The trial court found that even though BWW required GCEP to maintain the Restaurant's plant and signage in a specific manner, use authorized products, ingredients and vendors, and meet health and safety standards on a daily basis with the right of periodic expectations to ensure compliance with the franchise agreement; it did not control the daily conduct of the managerial staff. The district court drew a bright line between maintaining strict guidelines as to the presentation and operation of the restaurant versus control over the conduct of the restaurant's employees and staff.

Thus, without any evidence indicating to the court that the franchisor had any control over the hiring, firing or discipline of the store manager, BWW could not be held vicariously responsible for the store manager’s tortious conduct.

Six best practices that franchisors can learn from this case: This case presents several teaching points.
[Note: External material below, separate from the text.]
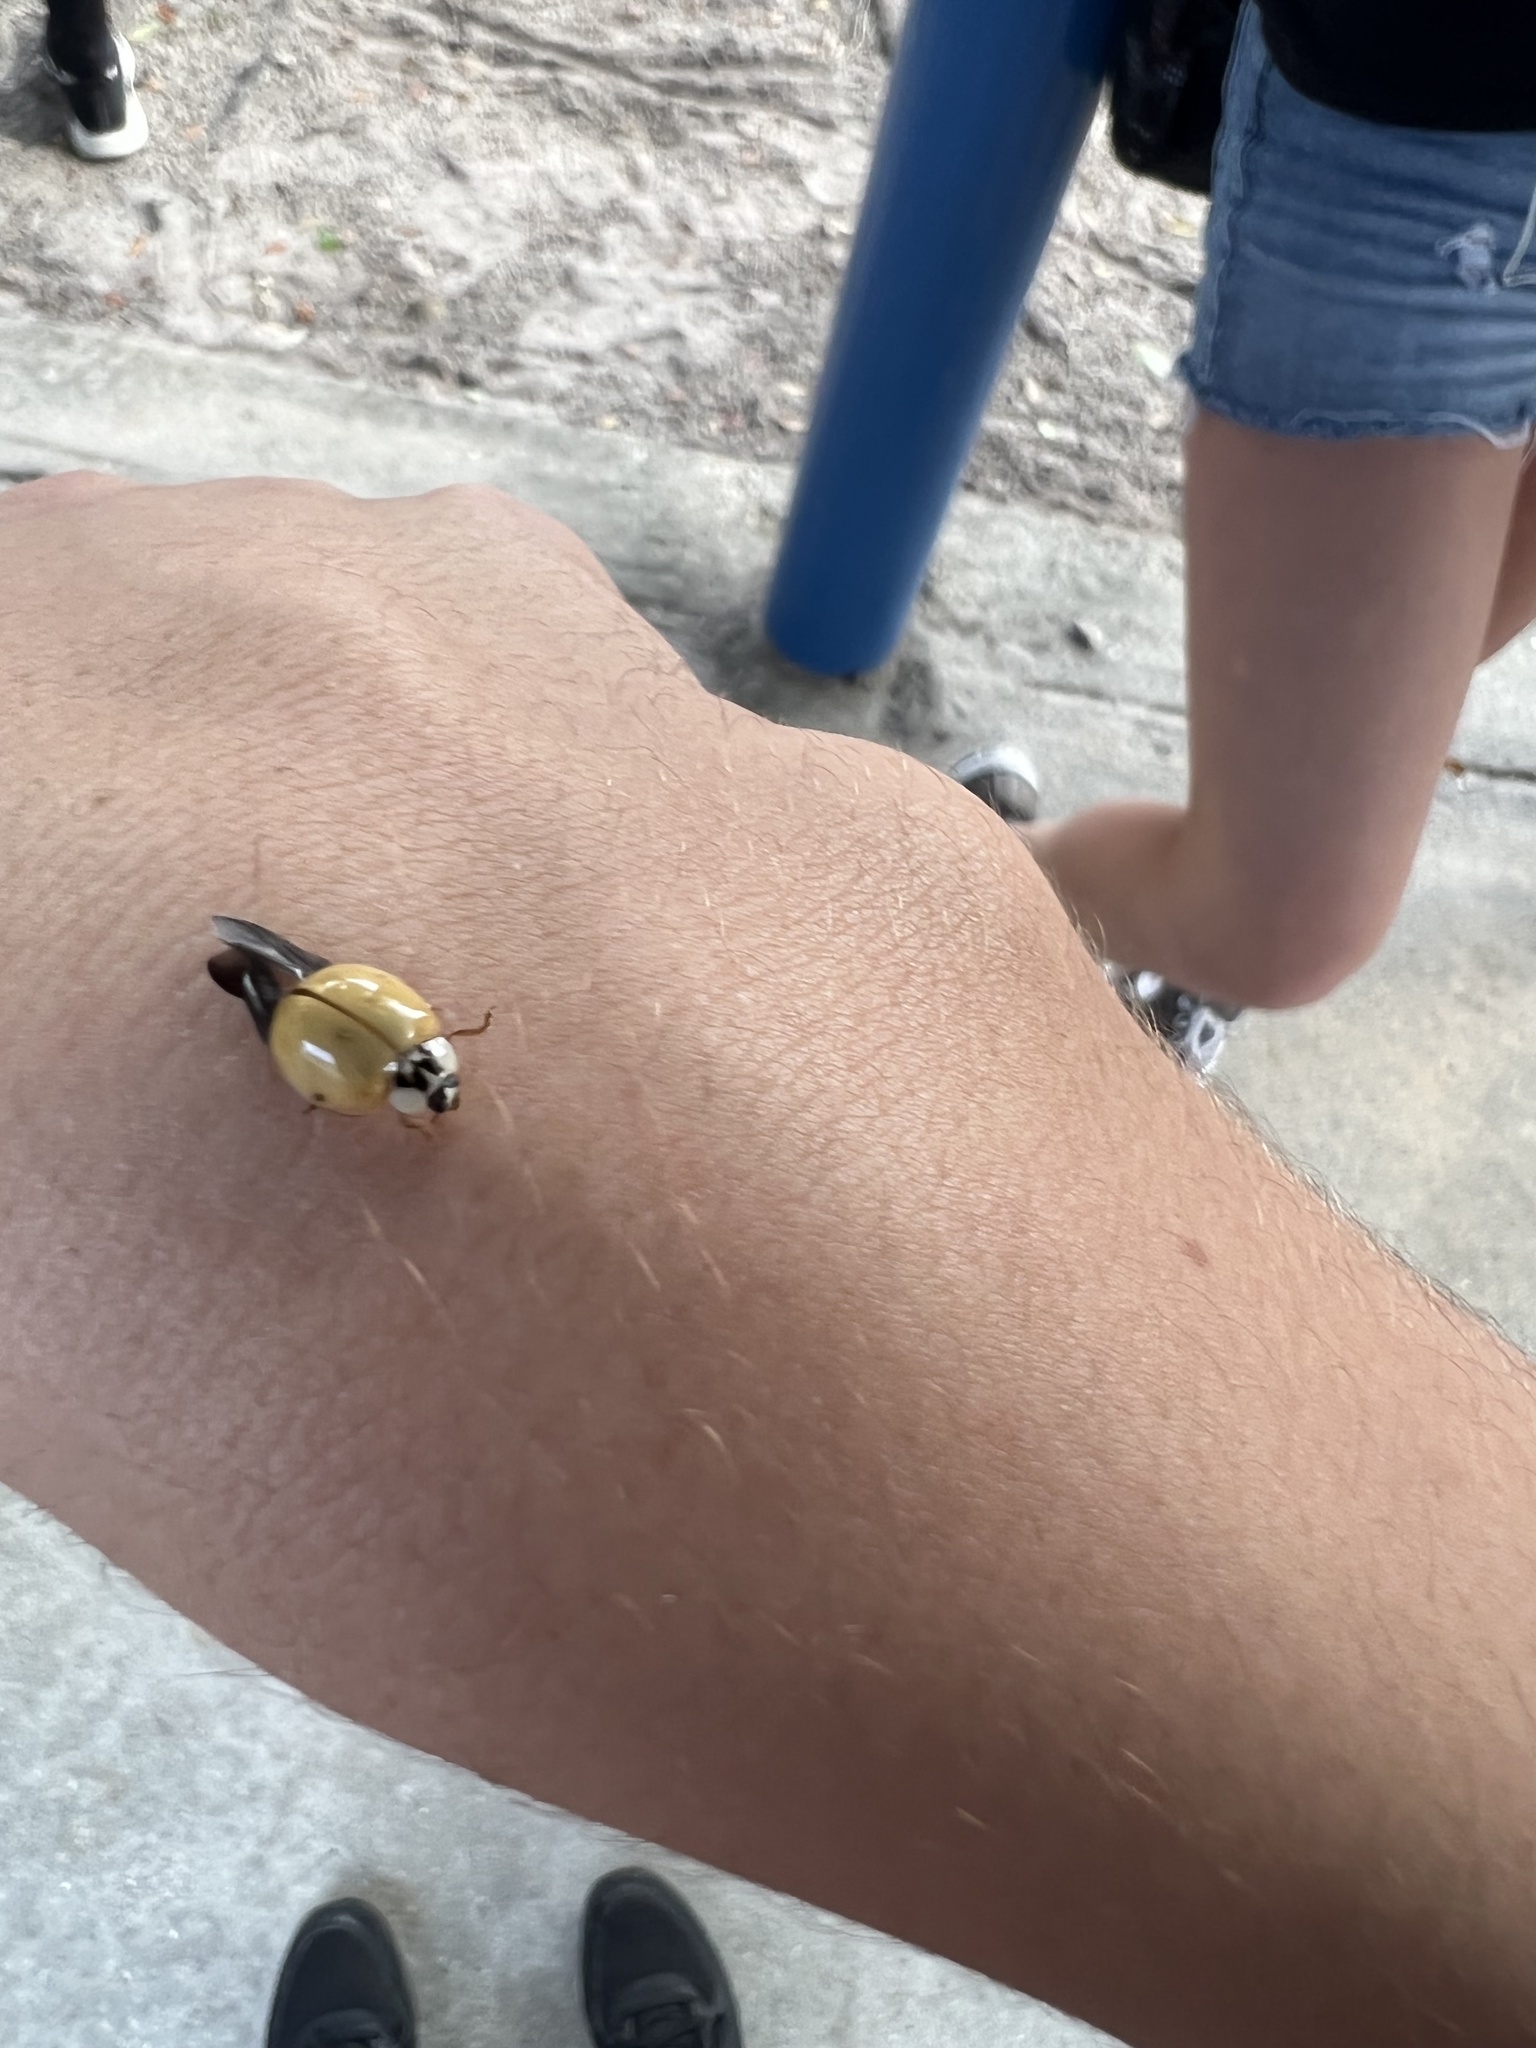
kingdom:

First, franchisors must review their form franchise agreements at least annually.  Some questions to ask yourself in light of the Buffalo Wild Wings ruling are the following:

  1. Is my franchise involved in paying any salary or withholding, or provide benefits or insurance (such as workers compensation or unemployment) for workers employed by the franchisee?
  2. Does my franchise provide employee training materials to franchisees?
  3. Does my franchise provide any training materials that cover Human Resources functions?
  4. Do my agreements allow for the removal of any of the franchisee's executives, managers or staff?
  5. Do my standard franchising materials include an employee handbook or work rules that cover discrimination, harassment or compliance with any state or federal labor laws?
  6. When I (as a franchisor) conduct a site inspection of my franchisee, does the evaluation include assessment of the quality of service, management or employee conduct?

If the answer to any of the questions above is yes, you should consider consulting a trusted legal advisor for further advice.

DISCLAIMER: Because of the generality of this update, the information provided herein may not be applicable in all situations and should not be acted upon without specific legal advice based on particular situations.